MH: MH has CCC (Convenient Care Centers). Big box centers will provide for physicians, radiology, ER, and PT. It is essentially providing a smaller version of a hospital. Use of retail space allows MH to be close to their customers. It is less expensive than building a hospital due to economies of scale and design. Tilt-wall is cost-efficient. You will see a lot of 10 yr terms w/5 yr renewal options. Large medical tenants want to be in the area 10-20 years; they don’t want to have to pick up and move.

Where do you see geographic growth for the med community?

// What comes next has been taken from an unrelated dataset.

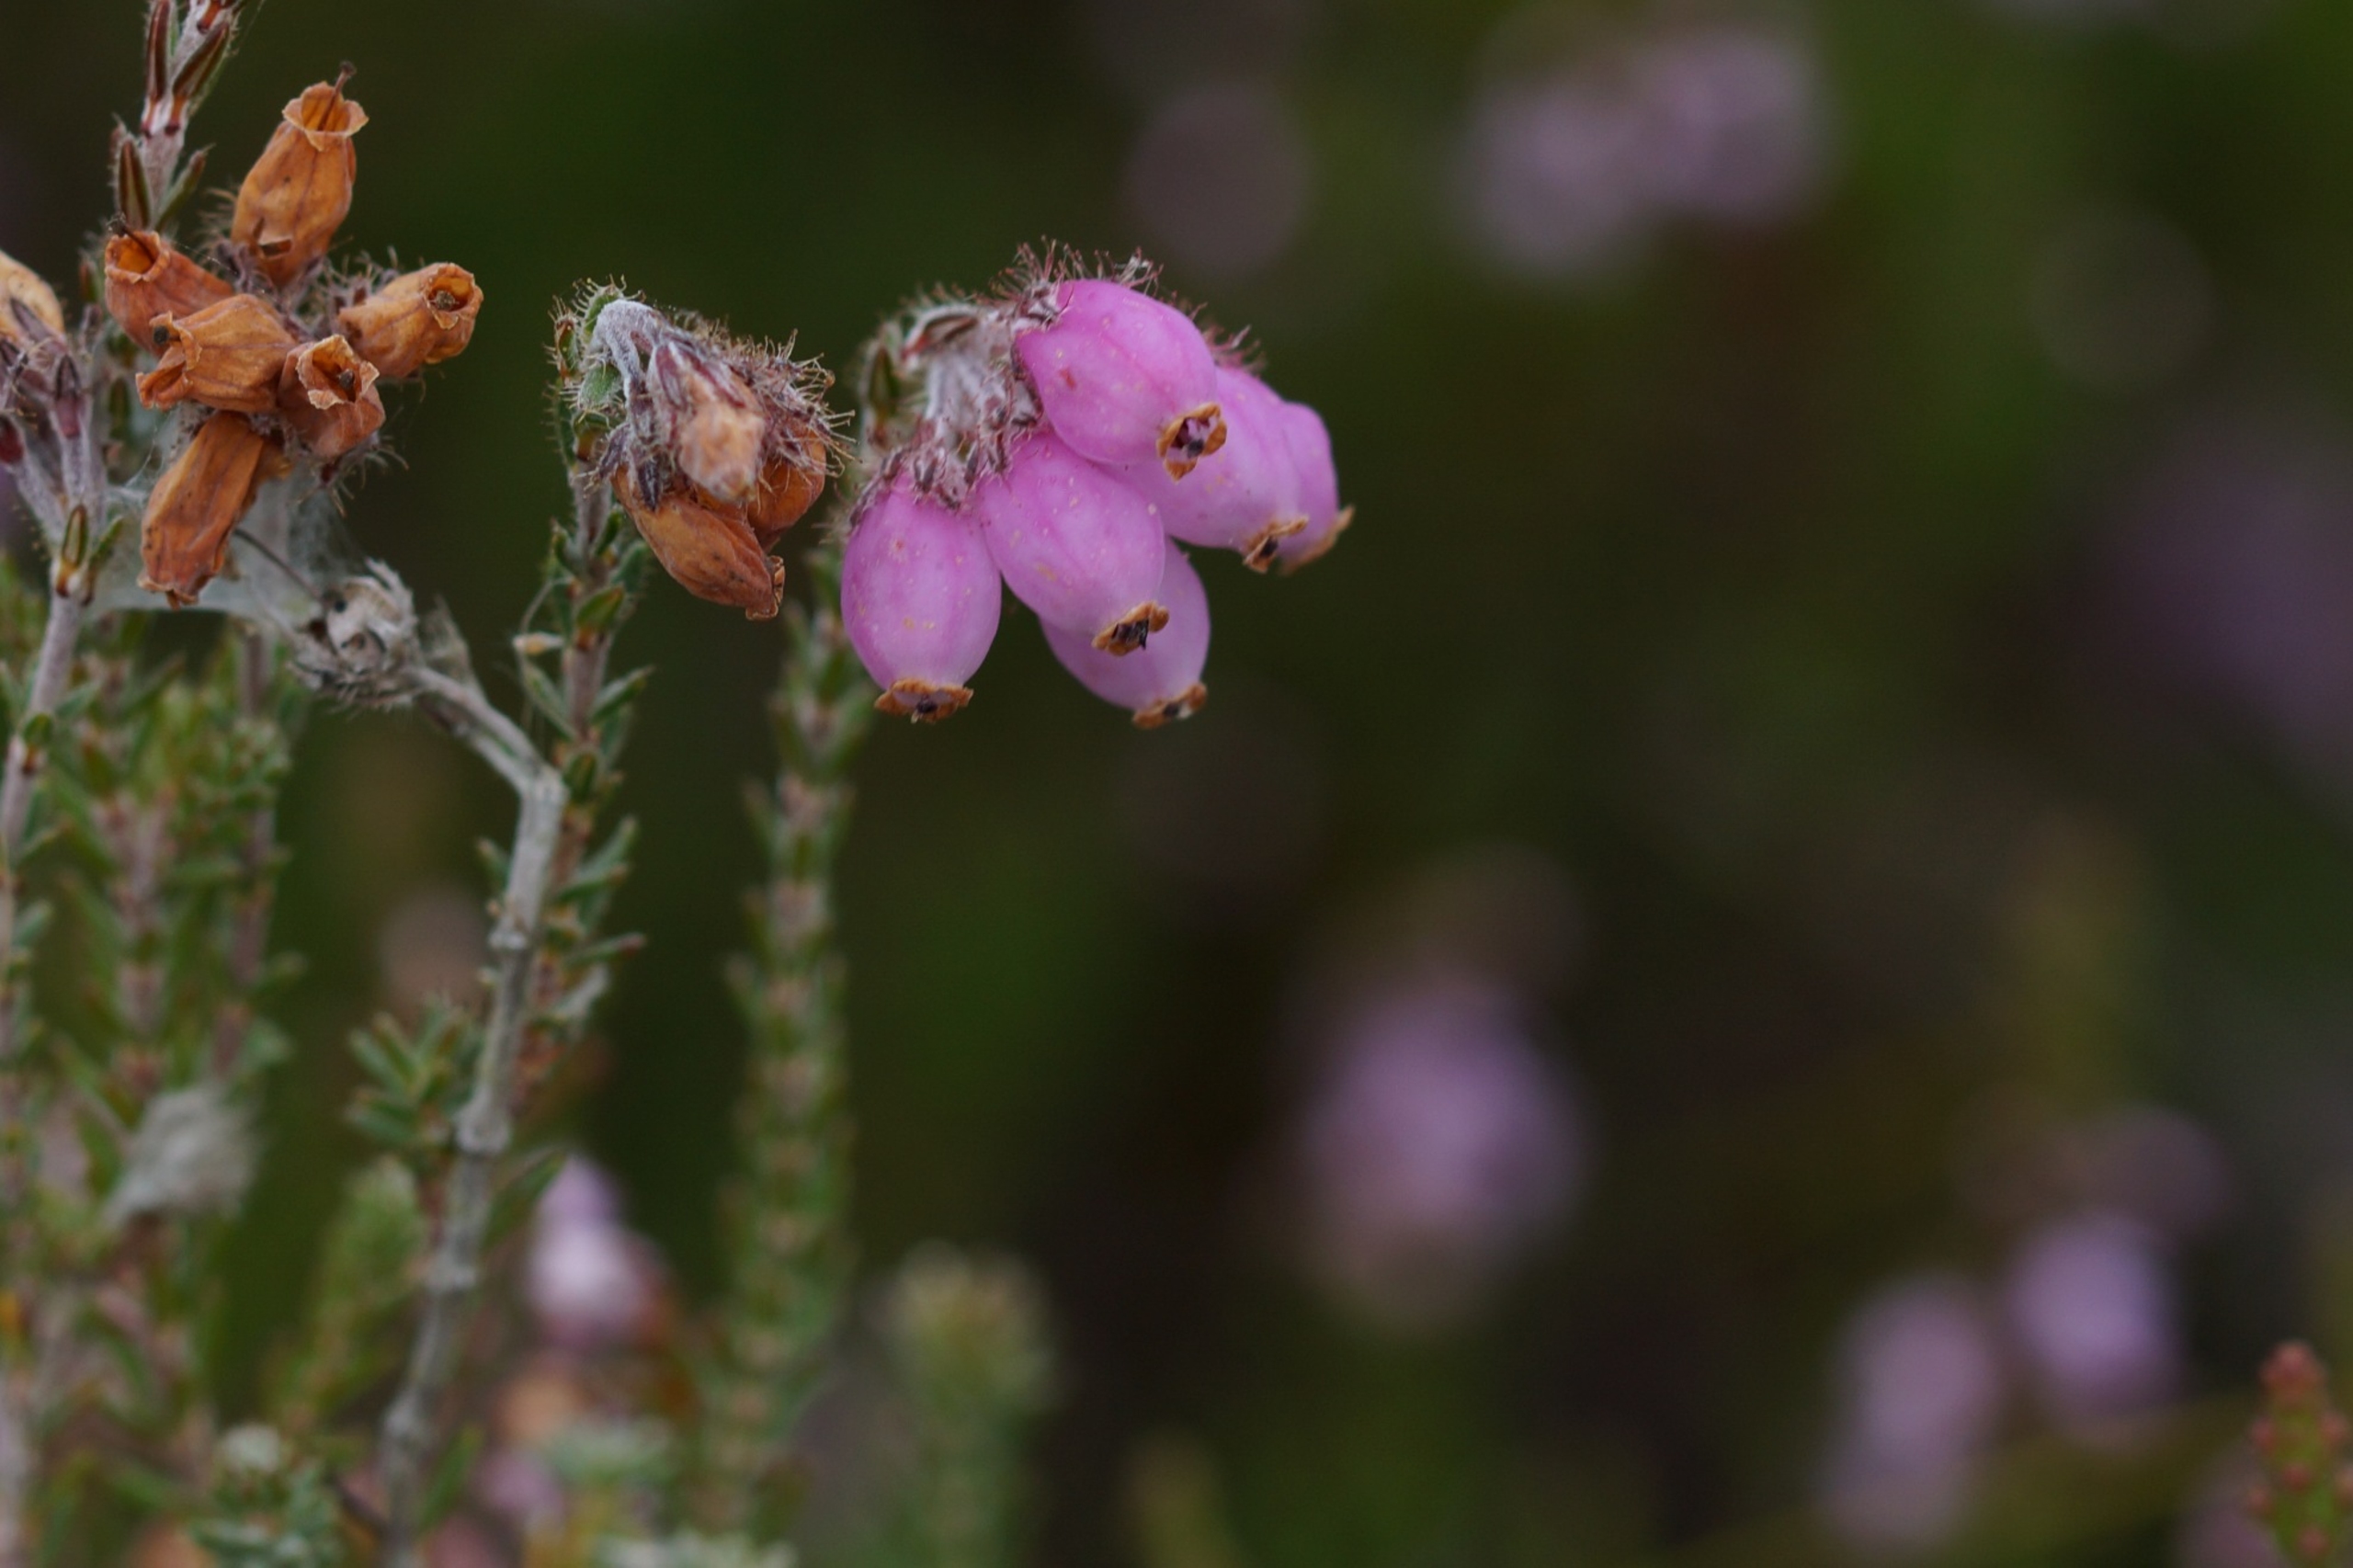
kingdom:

TC: Woodlands and West Houston. Targeting young families. TC also has facilities coming online in Kingwood.

MH:  Agrees on Woodlands and West Houston.

KS:  Looking to expand in the Clear Lake area and eventually in Pearland.

How can you (vendors, developers, landlords) earn their business?

TC: TC is looking for partners who share TC’s values and ethics, first and foremost. Healthcare real estate is becoming more sophisticated. Lisa can be described as demanding but loyal. TC expects a high quality of service from their consultants and landlords.

KS: Efficiency is key. Cut out the waste so that the wheel is not constantly being reinvented. Minimize extra fees, reduce the need for outside counsel.

MH: MH likes to be recognized for its size and capacity to purchase in large quantities. MH maintains a close stable of vendors they prefer to work with.   They are looking for the best value- everything is a competitive bid through vendors in the stable. Openings in the stable occur if someone falls out due to problems.